Page extract:
>> begin

The 1970 Polish protests () occurred in northern Poland during 14–19 December 1970. The protests were sparked by a sudden increase in the prices of food and other everyday items. Strikes were put down by the Polish People's Army and the Citizen's Militia, resulting in at least 44 people killed and more than 1,000 wounded.

Background
In December 1970, the government suddenly announced major increases in the prices of basic foodstuffs, especially dairy products, after bad harvests throughout the  year. The increases proved to be a major shock to ordinary citizens, especially in the larger cities.

Events
Demonstrations against the price increases broke out in the northern Baltic coastal cities of Gdańsk, Gdynia, Elbląg, and Szczecin. The regime was concerned about an emerging wave of sabotage, which may have been inspired by the secret police, who wanted to legitimize a harsh response to the protestors. Another possible reason why the secret police would instigate sabotage and violence would be to precipitate a change in the leadership of the ruling party, by causing violent deaths among the workers and then blaming the party for them. It is known that the secret police had their agents among the striking workers (and recruited more in the aftermath). Actions of the secret police before and after the protests were codenamed akcja "Jesień '70".

Protests started on 14 December. When a party official tried to convince the strikers to return to work, addressing them using loudspeakers on a police car, the strikers took over the police car and used the loudspeakers to announce a general strike, and to call for a manifestation in front of the party building to be held the same day. Fighting against the police started in the afternoon, and widespread fighting and rioting, including arson, continued until late in the evening.

The police started rounding up workers, often random ones who did not participate in protests or rioting, and brutally beating them, commonly using a technique where the detainee was forced to move along a long row of policemen, all of them beating the detainee with their batons.

>> end

Excerpted data:
>> begin

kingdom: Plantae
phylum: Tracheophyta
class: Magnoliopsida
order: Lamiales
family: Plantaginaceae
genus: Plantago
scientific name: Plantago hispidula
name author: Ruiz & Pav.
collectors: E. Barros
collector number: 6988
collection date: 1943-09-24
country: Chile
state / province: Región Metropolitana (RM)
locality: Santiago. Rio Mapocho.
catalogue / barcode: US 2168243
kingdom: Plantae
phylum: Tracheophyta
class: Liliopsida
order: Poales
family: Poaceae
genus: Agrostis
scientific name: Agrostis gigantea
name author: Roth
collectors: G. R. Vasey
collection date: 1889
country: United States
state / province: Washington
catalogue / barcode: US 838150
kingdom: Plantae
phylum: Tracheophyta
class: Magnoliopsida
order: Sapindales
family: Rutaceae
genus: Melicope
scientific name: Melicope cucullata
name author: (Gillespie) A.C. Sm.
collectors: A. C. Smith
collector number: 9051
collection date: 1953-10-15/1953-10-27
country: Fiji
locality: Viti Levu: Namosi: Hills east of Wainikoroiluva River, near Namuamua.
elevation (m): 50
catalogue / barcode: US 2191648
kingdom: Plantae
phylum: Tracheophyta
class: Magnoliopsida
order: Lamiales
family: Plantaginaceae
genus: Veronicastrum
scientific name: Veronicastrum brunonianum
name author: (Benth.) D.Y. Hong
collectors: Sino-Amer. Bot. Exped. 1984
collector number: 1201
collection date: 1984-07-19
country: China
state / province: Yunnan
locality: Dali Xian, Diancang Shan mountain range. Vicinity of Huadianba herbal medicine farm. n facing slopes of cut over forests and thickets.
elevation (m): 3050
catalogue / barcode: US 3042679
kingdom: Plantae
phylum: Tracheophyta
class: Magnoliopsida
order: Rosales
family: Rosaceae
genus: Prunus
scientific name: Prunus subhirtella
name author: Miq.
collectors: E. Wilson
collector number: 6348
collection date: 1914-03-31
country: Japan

>> end

Exercise instructions:
1. According to the text on the 1970 Polish protests, why might the secret police have encouraged sabotage? Answer in one to three sentences.
2. Rewrite the part of the 1970 Polish protests text from "Protests started on" up to and including "with their batons.", replacing "strikers" with "demonstrators".
3. Write the next part of the text on the 1970 Polish protests, picking up from the point where it stops.
The material plays no part in this work.

Per-task outputs:
1. The secret police may have wanted to legitimize a harsh response to the protestors. Another possible reason was to bring about a change in the ruling party's leadership by causing violent deaths among the workers and then blaming the party for them.

2.
Protests started on 14 December. When a party official tried to convince the demonstrators to return to work, addressing them using loudspeakers on a police car, the demonstrators took over the police car and used the loudspeakers to announce a general strike, and to call for a manifestation in front of the party building to be held the same day. Fighting against the police started in the afternoon, and widespread fighting and rioting, including arson, continued until late in the evening.

The police started rounding up workers, often random ones who did not participate in protests or rioting, and brutally beating them, commonly using a technique where the detainee was forced to move along a long row of policemen, all of them beating the detainee with their batons.

3.
On 15 December in Gdańsk, strikers set fire (reportedly twice) to the building of the Provincial Committee of the ruling party, which became an iconic moment of the protests. They also took some policemen prisoner, transported them to the shipyard, forced them to change into the workers' work clothing, and then transported them to a police station. Fire consumed the roof of the Provincial Committee's building until the protesters were repelled by a column of twenty OT-62 military armored personnel carriers. At least six people are known to be killed on December 15 in Gdańsk. Two more were shot to death the next morning, at or near the shipyard.

In Gdynia, a neighboring city with its own shipyard, the protests were generally more peaceful than in Gdańsk - until the events of 17 December.

Vice prime minister Stanisław Kociołek, in his televised speech on the evening of 16 December, condemned the protesters but also called for the workers to get back to work. However, on the  night, the shipyard in Gdynia was surrounded by the police and the military, including tanks. Responding to the vice PM's appeal proved deadly to some of the workers. In Gdynia, the soldiers had orders to stop workers returning to work and on 17 December fired into the crowd of workers emerging from their trains; at least 11 of them were killed. Then, in other parts of Gdynia, people were shot dead while protesting, bringing the official death toll in Gdynia to 18. The number of the wounded in Gdynia is far from certain but is estimated to be in the hundreds.

The protest movement then spread to other cities, leading to strikes and occupations. The government mobilized 5,000 members of special squads of police and 27,000 soldiers equipped with heavy tanks and machine guns. Overall, more than 1,000 people were wounded and at least 44 killed, and 3,000 arrested, by modern accounts. Only six people were initially reported dead by the government. All who died were buried overnight, with only the closest relatives present or no relatives present at all, in order to avoid spreading the riots.

Resolution

The Party leadership met in Warsaw and decided that a full-scale working-class revolt was inevitable unless drastic steps were taken. With the consent of Leonid Brezhnev in Moscow, Gomułka, Kliszko, and other leaders were forced to resign: if the price rises had been a plot against Gomułka, it succeeded. Since Moscow would not accept Mieczysław Moczar, Edward Gierek was drafted as the new leader. The price increases were reversed, wage increases announced, and sweeping economic and political changes were promised. Gierek went to Gdańsk and met the workers, apologised for the mistakes of the past, promised a political renewal and said that, as a worker himself, he would now govern for the people.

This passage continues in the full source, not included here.